### [Exercise goal]
In the records, lay out everything from the line containing "What is an overhead chain conveyor system?" down to the line containing "Carriers suspended from", both included, as a Markdown table with the columns Row and Line. Number each line in order and leave out blank lines.

### [Data extract]
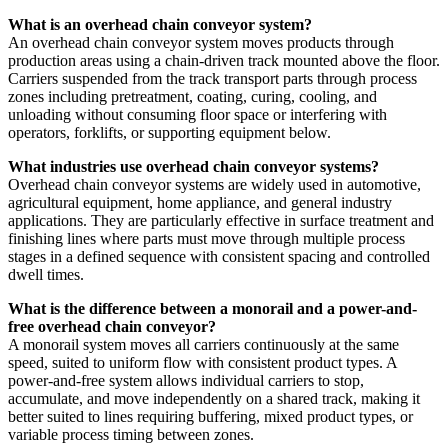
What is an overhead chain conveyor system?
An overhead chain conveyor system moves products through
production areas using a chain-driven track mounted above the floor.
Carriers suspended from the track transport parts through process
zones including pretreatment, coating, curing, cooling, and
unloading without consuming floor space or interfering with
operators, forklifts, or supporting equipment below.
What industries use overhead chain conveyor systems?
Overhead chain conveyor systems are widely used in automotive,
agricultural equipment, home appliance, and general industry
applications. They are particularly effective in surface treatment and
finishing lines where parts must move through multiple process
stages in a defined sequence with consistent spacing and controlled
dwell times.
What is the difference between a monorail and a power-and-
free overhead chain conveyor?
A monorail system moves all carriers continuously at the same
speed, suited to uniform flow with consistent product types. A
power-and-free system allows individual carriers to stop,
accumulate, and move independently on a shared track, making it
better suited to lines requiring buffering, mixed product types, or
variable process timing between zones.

...

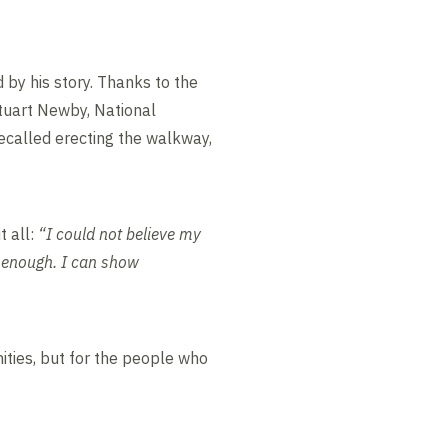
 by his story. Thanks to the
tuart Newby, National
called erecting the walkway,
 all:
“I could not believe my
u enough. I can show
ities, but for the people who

### [Response for this exercise]
| Row | Line |
|---|---|
| 1 | What is an overhead chain conveyor system? |
| 2 | An overhead chain conveyor system moves products through |
| 3 | production areas using a chain-driven track mounted above the floor. |
| 4 | Carriers suspended from the track transport parts through process |